Далее по Ульяновской по направлению к Энгельса жили партизанские командиры Бельский и Варвашеня. Их дома с садовыми участками было огорожены заборами и полностью отделяли двор нашего дома от Ульяновской.
На набережной напротив улицы Ленина году в 50-м построили лодочную станцию. Перед тем, как ее открыли, привезли огромный экскаватор (американский Dragline) с длинной стрелой и ковшом "обратная лопата", который больше месяца чистил русло. Экскаваторы были редкостью, поэтому возле него собирался народ, взрослые и дети.
А это снимок со стороны двора. Третье, четвертое и пятое окно на третьем этаже, считая слева — наши.
От угла дома перпендикулярно к нему было пристроено одноэтажное кирпичное здание с односкатной крышей (видимо, бывший склад). Туда время от времени приезжала погостить Золушка (вернее, Золка).

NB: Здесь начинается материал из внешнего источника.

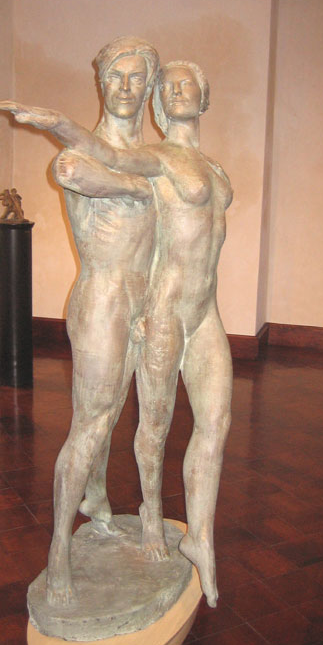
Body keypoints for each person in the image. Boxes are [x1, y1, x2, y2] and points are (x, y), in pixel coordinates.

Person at [35, 60, 234, 607]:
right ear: (158, 103)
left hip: (206, 310)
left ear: (205, 97)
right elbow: (108, 159)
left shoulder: (213, 167)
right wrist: (57, 123)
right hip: (160, 309)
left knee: (215, 423)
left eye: (186, 84)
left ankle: (199, 538)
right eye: (167, 86)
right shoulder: (158, 158)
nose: (176, 92)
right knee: (142, 426)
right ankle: (129, 521)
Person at [0, 37, 159, 605]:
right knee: (90, 423)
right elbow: (79, 171)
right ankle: (59, 549)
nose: (126, 88)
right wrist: (141, 190)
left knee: (113, 413)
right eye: (116, 76)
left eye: (137, 77)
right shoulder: (77, 155)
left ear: (150, 86)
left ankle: (97, 501)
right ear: (100, 83)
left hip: (141, 299)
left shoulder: (151, 157)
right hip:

Двор был закрытым со всех сторон, хотя и проходным. Если идти от арки перпендикулярно к дому до сараев, потом повернуть налево и двигаться между двумя рядами сараев, а затем повернуть направо, можно было выйти на Энгельса. Именно так я и ходил в свою 4-ю школу, если не было слякоти. Большинство детей из нашего дома учились в 33-й школе, которая была ближайшей. Она тогда располагалась в двухэтажном здании по улице Ванеева, сразу за 3-й больницей, возле стадиона.
На этом я хотел бы завершить свой затянувшийся рассказ об этом доме. Вообще-то мне хотелось рассказать не о доме, а об образе жизни. Не знаю, удалось ли. Когда я смотрю на жилые дома, оставшиеся с давних времен, которые отреставрированы и выглядят как пряничные, я не умиляюсь. Я понимаю, что меня дурят. Я помню о том, что пятьдесят или сто лет назад рядом с этими домами были не зеленые лужайки с деревьями, а хозяйственные дворы с дровяными сараями и конюшнями. Люди ходили, глядя под ноги, стараясь не вступить в грязь и лошадиный навоз. Я помню, как выглядели во времена моего детства Немига, Торговая улица, Троицкое предместье.
Не случайно в начале ХХ века самой популярной обувью у мужчин были сапоги, а у женщин — ботики. А те, кто носили лаковые штиблеты, подъезжали к парадному подъезду на пролетке. У них были горничные, кучера и истопники.
Интересно, что с изменением образа жизни изменились и люди. Посмотрите на старые групповые фотографии. Другие лица. Хотя, как написала мудрая Рената Муха:
Потомки бывают умнее, чем предки,
Но случаи эти достаточно редки …
Послесловие: Эти заметки написаны в мае 2007 года. Я полагал тогда, что вероятнее всего этот дом скоро снесут, чтобы расширить ул. Ленина и превратить ее в полноценную транспортную магистраль. В 2011 году я был в Минске. Подошел к этому дому и обнаружил, что в нем размещается посольство Эстонии.